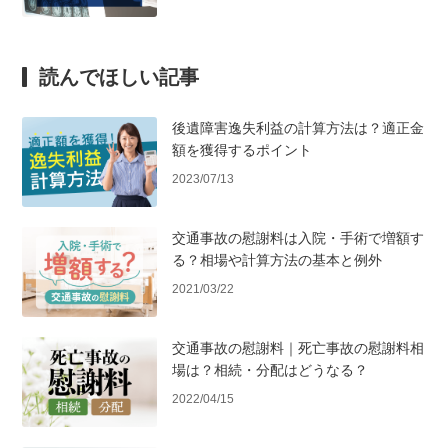
読んでほしい記事
後遺障害逸失利益の計算方法は？適正金
額を獲得するポイント
2023/07/13
交通事故の慰謝料は入院・手術で増額す
る？相場や計算方法の基本と例外
2021/03/22
交通事故の慰謝料｜死亡事故の慰謝料相
場は？相続・分配はどうなる？
2022/04/15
--------------------
**Work order:** Please retype the text of every row above character for character, keeping each line as it stands and leaving the pictures out.

**Written answer:**
読んでほしい記事
後遺障害逸失利益の計算方法は？適正金
額を獲得するポイント
2023/07/13
交通事故の慰謝料は入院・手術で増額す
る？相場や計算方法の基本と例外
2021/03/22
交通事故の慰謝料｜死亡事故の慰謝料相
場は？相続・分配はどうなる？
2022/04/15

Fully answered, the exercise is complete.